Yaman, “Genelde Türkiye’de engellilik durumu ICD tanı kodlarıyla gider ama ICF tanılamasına yönelik bir veri kaynağımız maalesef bulunmamaktadır. Dolayısıyla bizim ilk başlangıç noktamız burada olmalı. Çünkü biz şu anda Türkiye’de ne kadar engelliliğimiz var, alt kırılımlarıyla bilemiyoruz” dedi.
“ICF sınıflaması olmadan doğru analiz mümkün değil”
CHP’li Yaman, TÜİK ve Aile Bakanlığı verilerinin birbirinden farklı olduğunu hatırlatarak, “TÜİK verileri ICF sınıflamasını kullanmıyor. 2011’de bir kez ICF üzerinden tanılama yapılmıştı ama bunun mutlaka güncellenmesi gerekiyor. Afetler, trafik kazaları, depremler gibi nedenlerle engelli nüfus sürekli değişiyor. Biz doğru iş üretmek istiyorsak önce verimizi doğru okumalıyız” ifadelerini kullandı.

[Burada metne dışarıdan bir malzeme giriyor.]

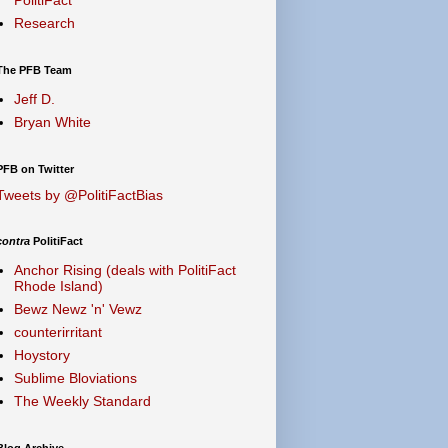
Research
The PFB Team
Jeff D.
Bryan White
PFB on Twitter
Tweets by @PolitiFactBias
contra
PolitiFact
Anchor Rising (deals with PolitiFact
Rhode Island)
Bewz Newz 'n' Vewz
counterirritant
Hoystory
Sublime Bloviations
The Weekly Standard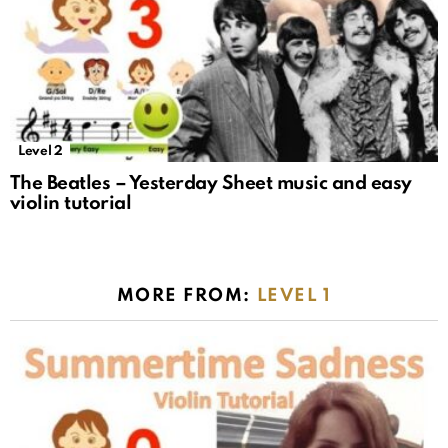
Level 2
The Beatles – Yesterday Sheet music and easy
violin tutorial
MORE FROM:
LEVEL 1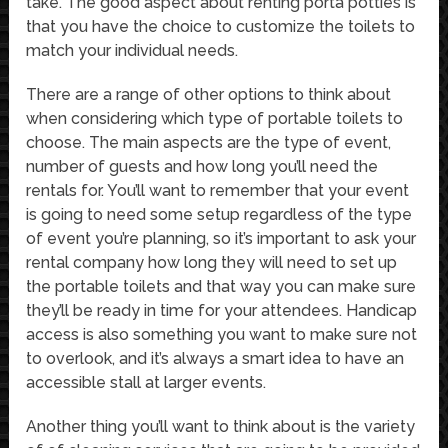
take. The good aspect about renting porta potties is
that you have the choice to customize the toilets to
match your individual needs.
There are a range of other options to think about
when considering which type of portable toilets to
choose. The main aspects are the type of event,
number of guests and how long you’ll need the
rentals for. You’ll want to remember that your event
is going to need some setup regardless of the type
of event you’re planning, so it’s important to ask your
rental company how long they will need to set up
the portable toilets and that way you can make sure
they’ll be ready in time for your attendees. Handicap
access is also something you want to make sure not
to overlook, and it’s always a smart idea to have an
accessible stall at larger events.
Another thing you’ll want to think about is the variety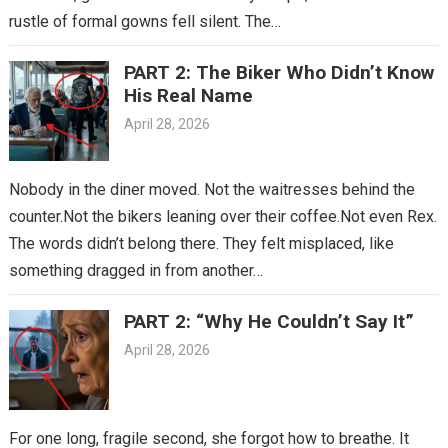
rustle of formal gowns fell silent. The…
PART 2: The Biker Who Didn’t Know
His Real Name
April 28, 2026
Nobody in the diner moved. Not the waitresses behind the
counter.Not the bikers leaning over their coffee.Not even Rex.
The words didn’t belong there. They felt misplaced, like
something dragged in from another…
PART 2: “Why He Couldn’t Say It”
April 28, 2026
For one long, fragile second, she forgot how to breathe. It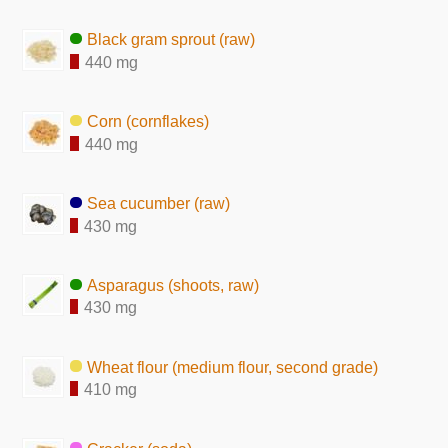
Black gram sprout (raw)
440 mg
Corn (cornflakes)
440 mg
Sea cucumber (raw)
430 mg
Asparagus (shoots, raw)
430 mg
Wheat flour (medium flour, second grade)
410 mg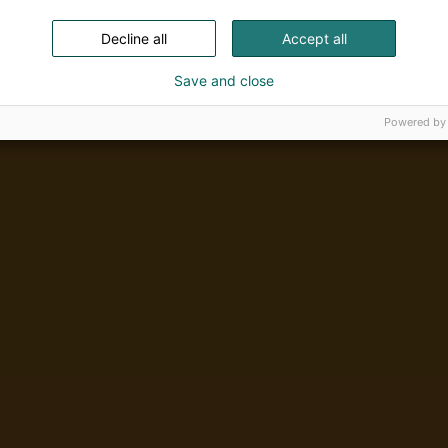
Decline all
Accept all
Save and close
Powered by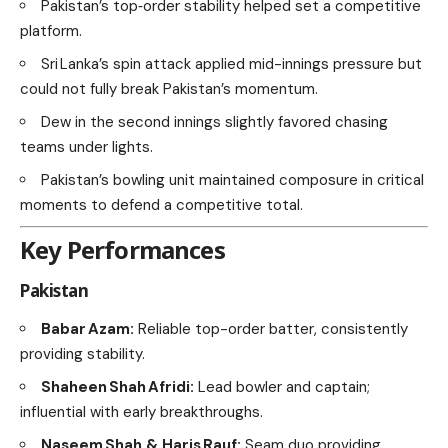
Pakistan’s top‑order stability helped set a competitive
platform.
Sri Lanka’s spin attack applied mid-innings pressure but
could not fully break Pakistan’s momentum.
Dew in the second innings slightly favored chasing
teams under lights.
Pakistan’s bowling unit maintained composure in critical
moments to defend a competitive total.
Key Performances
Pakistan
Babar Azam:
Reliable top-order batter, consistently
providing stability.
Shaheen Shah Afridi:
Lead bowler and captain;
influential with early breakthroughs.
Naseem Shah & Haris Rauf:
Seam duo providing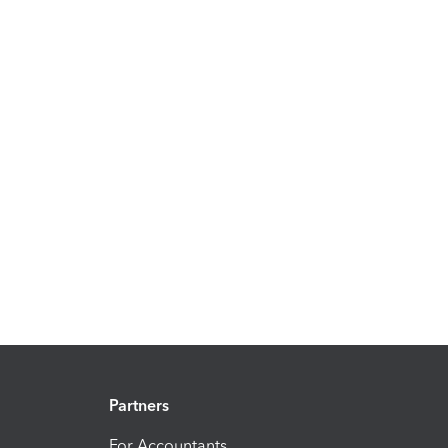
Partners
For Accountants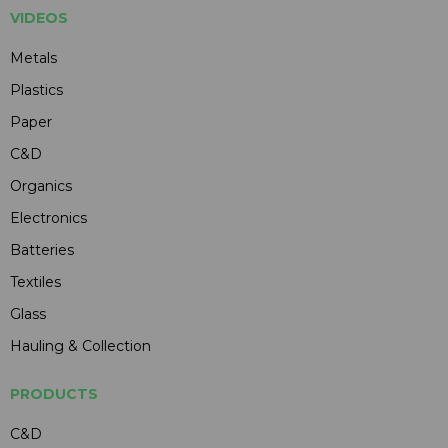
VIDEOS
Metals
Plastics
Paper
C&D
Organics
Electronics
Batteries
Textiles
Glass
Hauling & Collection
PRODUCTS
C&D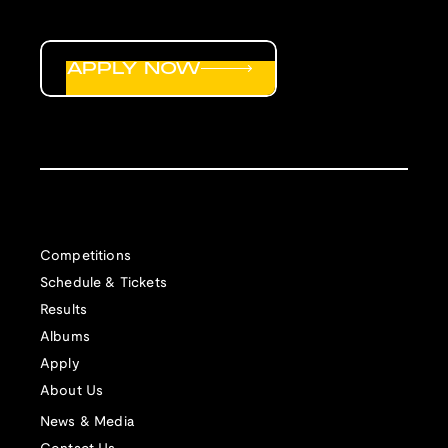
APPLY NOW
Competitions
Schedule & Tickets
Results
Albums
Apply
About Us
News & Media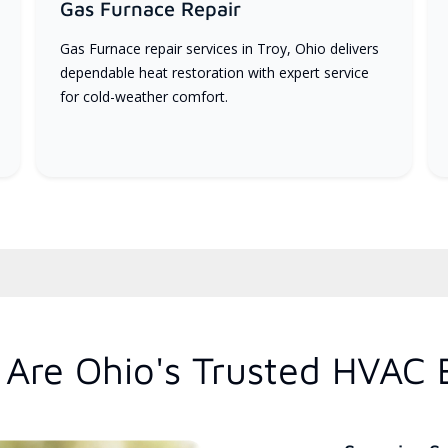
Gas Furnace Repair
Gas Furnace repair services in Troy, Ohio delivers
dependable heat restoration with expert service
for cold-weather comfort.
Are Ohio's Trusted HVAC 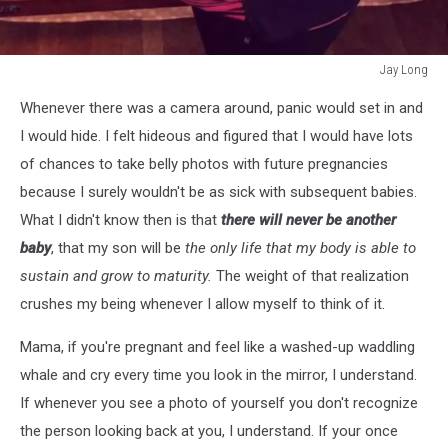
Jay Long
Jay
Whenever there was a camera around, panic would set in and
Long
I would hide. I felt hideous and figured that I would have lots
of chances to take belly photos with future pregnancies
because I surely wouldn't be as sick with subsequent babies.
What I didn't know then is that
there will never be another
baby
, that my son will be
the only life that my body is able to
sustain and grow to maturity.
The weight of that realization
crushes my being whenever I allow myself to think of it.
Mama, if you're pregnant and feel like a washed-up waddling
whale and cry every time you look in the mirror, I understand.
If whenever you see a photo of yourself you don't recognize
the person looking back at you, I understand. If your once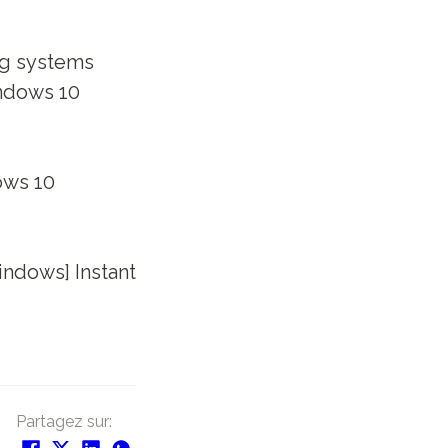
ng systems
ndows 10
ows 10
ndows] Instant
Partagez sur: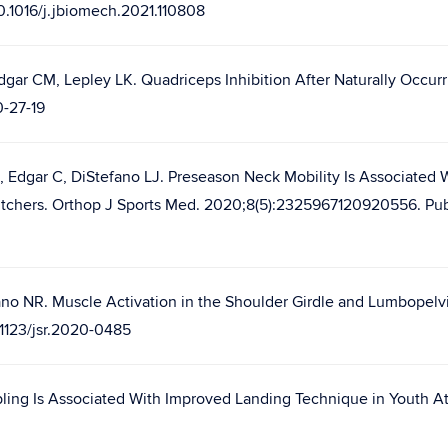
10.1016/j.jbiomech.2021.110808
gar CM, Lepley LK. Quadriceps Inhibition After Naturally Occur
0-27-19
 Edgar C, DiStefano LJ. Preseason Neck Mobility Is Associated
ll Pitchers. Orthop J Sports Med. 2020;8(5):2325967120920556. P
ano NR. Muscle Activation in the Shoulder Girdle and Lumbope
0.1123/jsr.2020-0485
pling Is Associated With Improved Landing Technique in Youth Ath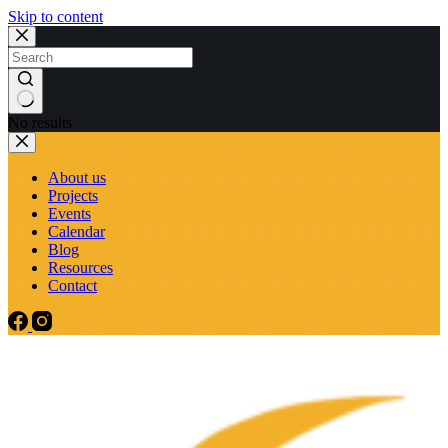
Skip to content
No results
About us
Projects
Events
Calendar
Blog
Resources
Contact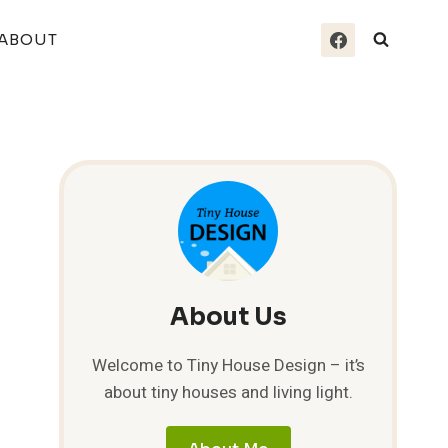
ABOUT
About Us
Welcome to Tiny House Design – it’s
about tiny houses and living light.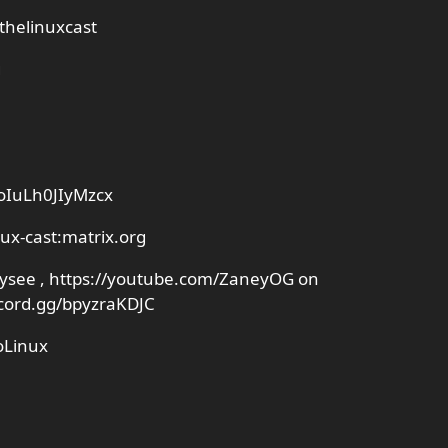
thelinuxcast
g
YoIuLh0JIyMzcx
nux-cast:matrix.org
Odysee , https://youtube.com/ZaneyOG on
scord.gg/bpyzraKDJC
oLinux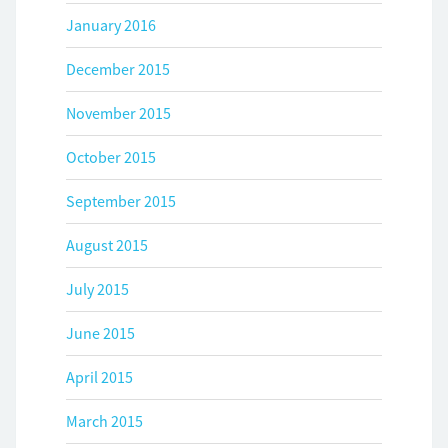
January 2016
December 2015
November 2015
October 2015
September 2015
August 2015
July 2015
June 2015
April 2015
March 2015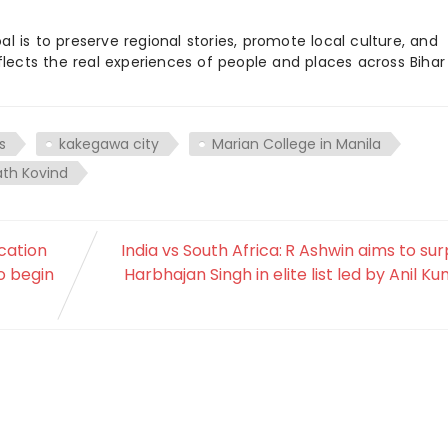
 is to preserve regional stories, promote local culture, and
flects the real experiences of people and places across Biha
s
kakegawa city
Marian College in Manila
ath Kovind
cation
India vs South Africa: R Ashwin aims to su
o begin
Harbhajan Singh in elite list led by Anil K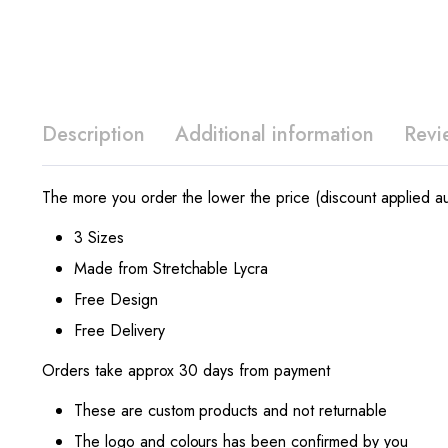
Description
Additional information
Revi
The more you order the lower the price (discount applied au
3 Sizes
Made from Stretchable Lycra
Free Design
Free Delivery
Orders take approx 30 days from payment
These are custom products and not returnable
The logo and colours has been confirmed by you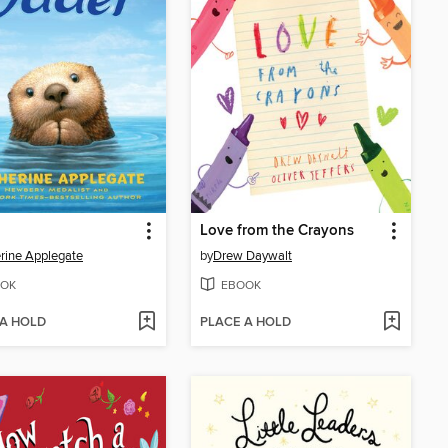
Love from the Crayons
rine Applegate
by
Drew Daywalt
OK
EBOOK
 A HOLD
PLACE A HOLD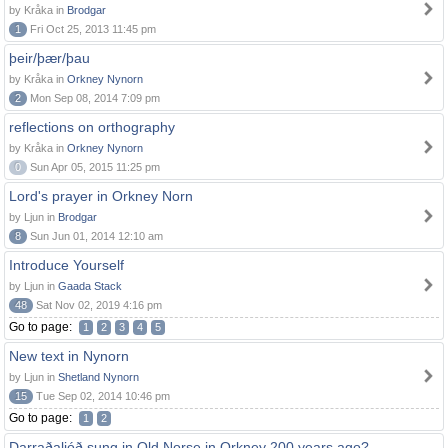
by Kråka in
Brodgar
1
Fri Oct 25, 2013 11:45 pm
þeir/þær/þau
by Kråka in
Orkney Nynorn
2
Mon Sep 08, 2014 7:09 pm
reflections on orthography
by Kråka in
Orkney Nynorn
0
Sun Apr 05, 2015 11:25 pm
Lord's prayer in Orkney Norn
by Ljun in
Brodgar
8
Sun Jun 01, 2014 12:10 am
Introduce Yourself
by Ljun in
Gaada Stack
48
Sat Nov 02, 2019 4:16 pm
Go to page:
1
2
3
4
5
New text in Nynorn
by Ljun in
Shetland Nynorn
15
Tue Sep 02, 2014 10:46 pm
Go to page:
1
2
Darraðaljóð sung in Old Norse in Orkney 200 years ago?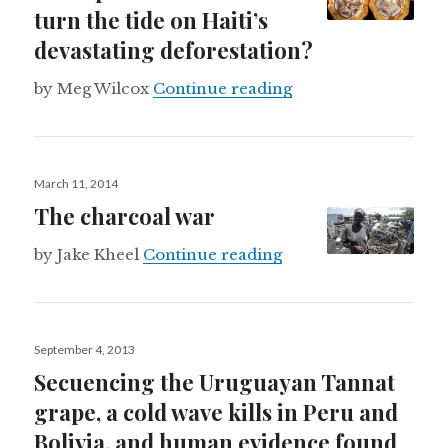
turn the tide on Haiti’s
devastating deforestation?
Can upscale chocolat
by Meg Wilcox
Continue reading
Posted
March 11, 2014
on
The charcoal war
The charcoal war
by Jake Kheel
Continue reading
Posted
September 4, 2013
on
Secuencing the Uruguayan Tannat
grape, a cold wave kills in Peru and
Bolivia, and human evidence found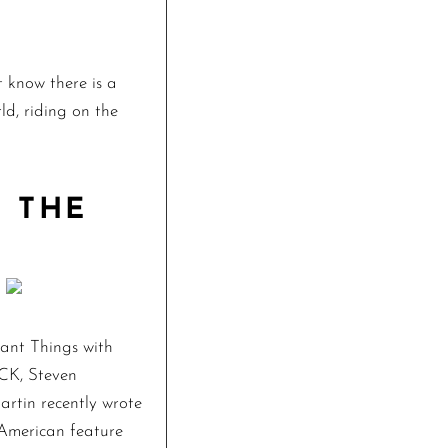
 know there is a
ld, riding on the
 THE
tant Things with
CK, Steven
tin recently wrote
e American feature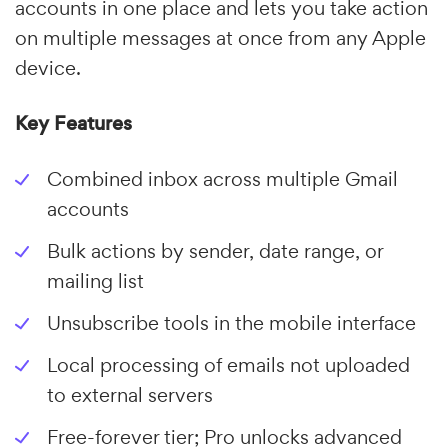
accounts in one place and lets you take action
on multiple messages at once from any Apple
device.
Key Features
Combined inbox across multiple Gmail
accounts
Bulk actions by sender, date range, or
mailing list
Unsubscribe tools in the mobile interface
Local processing of emails not uploaded
to external servers
Free-forever tier; Pro unlocks advanced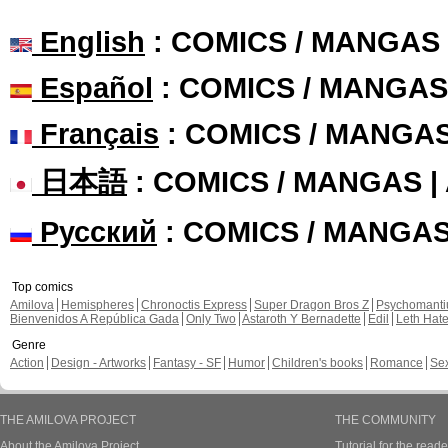
English
: COMICS / MANGAS
Español
: COMICS / MANGAS
Français
: COMICS / MANGA
日本語
: COMICS / MANGAS 
Русский
: COMICS / MANGA
Top comics
Amilova
Hemispheres
Chronoctis Express
Super Dragon Bros Z
Psychomant
Bienvenidos A República Gada
Only Two
Astaroth Y Bernadette
Edil
Leth Hat
Genre
Action
Design - Artworks
Fantasy - SF
Humor
Children's books
Romance
Se
THE AMILOVA PROJECT
THE COMMUNITY
About the Amilova Project
Tutorial for the reade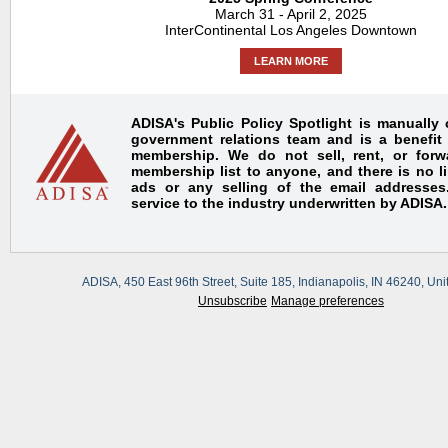
March 31 - April 2, 2025
InterContinental Los Angeles Downtown
LEARN MORE
ADISA's Public Policy Spotlight is manually
government relations team and is a benefit
membership. We do not sell, rent, or for
membership list to anyone, and there is no l
ads or any selling of the email addresses.
service to the industry underwritten by ADISA.
ADISA, 450 East 96th Street, Suite 185, Indianapolis, IN 46240, Uni
Unsubscribe
Manage preferences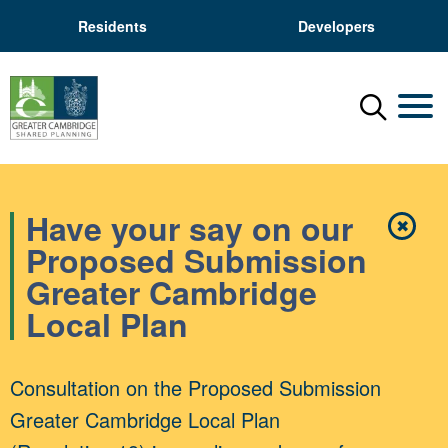
Residents
Developers
Menu
Mobil
Have your say on our
✖
Close
Proposed Submission
Greater Cambridge
Local Plan
Consultation on the Proposed Submission
Greater Cambridge Local Plan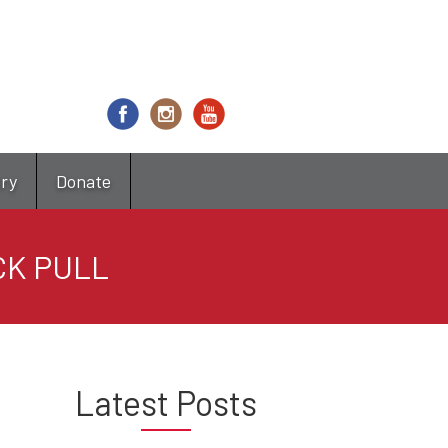
try
Donate
CK PULL
Latest Posts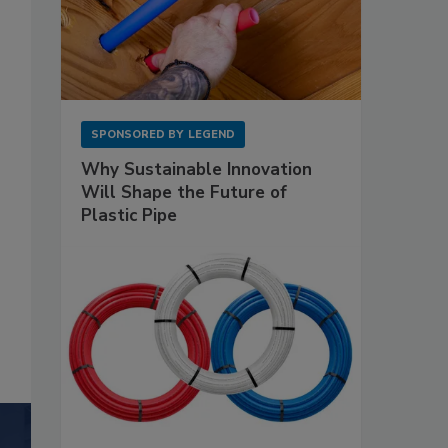
SPONSORED BY
LEGEND
Why Sustainable Innovation
Will Shape the Future of
Plastic Pipe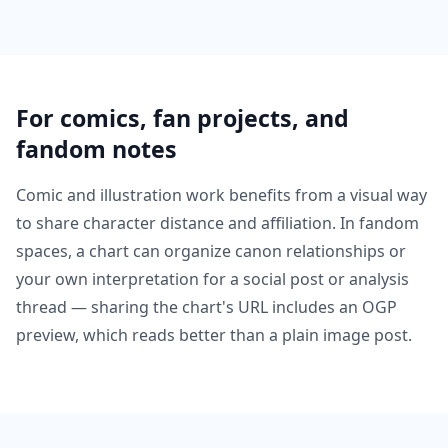
For comics, fan projects, and
fandom notes
Comic and illustration work benefits from a visual way
to share character distance and affiliation. In fandom
spaces, a chart can organize canon relationships or
your own interpretation for a social post or analysis
thread — sharing the chart's URL includes an OGP
preview, which reads better than a plain image post.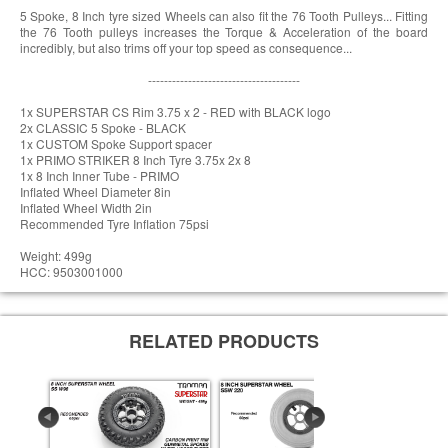
5 Spoke, 8 Inch tyre sized Wheels can also fit the 76 Tooth Pulleys... Fitting
the 76 Tooth pulleys increases the Torque & Acceleration of the board
incredibly, but also trims off your top speed as consequence...
--------------------------------------
1x SUPERSTAR CS Rim 3.75 x 2 - RED with BLACK logo
2x CLASSIC 5 Spoke - BLACK
1x CUSTOM Spoke Support spacer
1x PRIMO STRIKER 8 Inch Tyre 3.75x 2x 8
1x 8 Inch Inner Tube - PRIMO
Inflated Wheel Diameter 8in
Inflated Wheel Width 2in
Recommended Tyre Inflation 75psi
Weight: 499g
HCC: 9503001000
RELATED PRODUCTS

Yaman ayrıca, Türkiye’nin 2007 yılından bu yana taraf olduğu Birleşmiş Milletler Engelli Hakları Sözleşmesi’nin (CRPD) gereklerinin yerine getirilmediğini belirterek, “2019’da yapılan son raporlamadan sonra 2023’te yenisi yapılmalıydı. Ancak 2025 yılındayız ve hâlâ raporlama yok. Bu sözleşme erişilebilirlik, katılımcılık, kapsayıcılık, bağımsız yaşam hakkı, eğitim, istihdam gibi alanlarda çok net yükümlülükler getiriyor. Biz veri eksikliği ve denetim zafiyetleri nedeniyle bu yükümlülükleri yerine getiremiyoruz” dedi.
“2008 sonrası yasa değişikliği hak kaybı yarattı”
Yaman, engellilerin emeklilik haklarına ilişkin 2008 sonrası yapılan düzenlemelerin ciddi mağduriyet yarattığını söyledi:
“2008 yılı öncesi kayıtlı olanların vergi indirimi üzerinden kazandıkları emeklilik hakları, son düzenlemeyle çalışma gücü kaybı esas alınarak ellerinden alındı. Oyunun ortasında kural değiştirildi. Bu yılın Mayıs-Haziran aylarında emekli olmayı bekleyen kişiler 3-5 yıl ertelenmiş durumda.”
Engelliliğe bütüncül yaklaşımın önemine dikkat çeken Yaman, “Sadece tek bir engel oranına değil, kişinin çevresiyle, yaşam alanıyla ve erişim koşullarıyla birlikte değerlendirilmesi gerekir. Çünkü engelliliği toplumsal yaşamdan bağımsız düşünemeyiz” dedi.
“ÖTV düzenlemesi ve bakım ekonomisi yeniden ele alınmalı”
Yaman, ÖTV muafiyetli araçlar konusunda yapılan son değişikliklerin de hak kaybı yarattığını belirterek, “Suistimaller elbette önlenmeli ama bir anda kullanım süresini 5 yıldan 10 yıla çıkarıp önceki düzenlemeleri geçersiz saymak doğru değil” dedi.
Ayrıca engelli bireylere bakan kişilerin sosyal güvencesinin önemine değinen Yaman, “Bakım ekonomisi konusu yalnızca engelliler değil yaşlı nüfus için de çok kritik. Bakım verenlerin çoğu kadın ve sosyal güvenceleri yok. Bu konuda Avrupa ülkelerinde farklı modeller var, bizim de kendi modelimizi oluşturup uygulamamız gerekiyor” ifadelerini kullandı.
Yaman konuşmasını şu sözlerle tamamladı:
“Protez, ortez, işitme cihazı ve tekerlekli sandalye gibi ileri teknoloji gerektiren desteklerde devlet desteğini artırmamız gerekiyor. Bugün verilen destekler sınırlı ve tavan uygulamaları var. Engellilerin aktif olarak hayatın içinde olabilmeleri için bu alanda çok daha güçlü bir sosyal destek mekanizması kurulmalı.”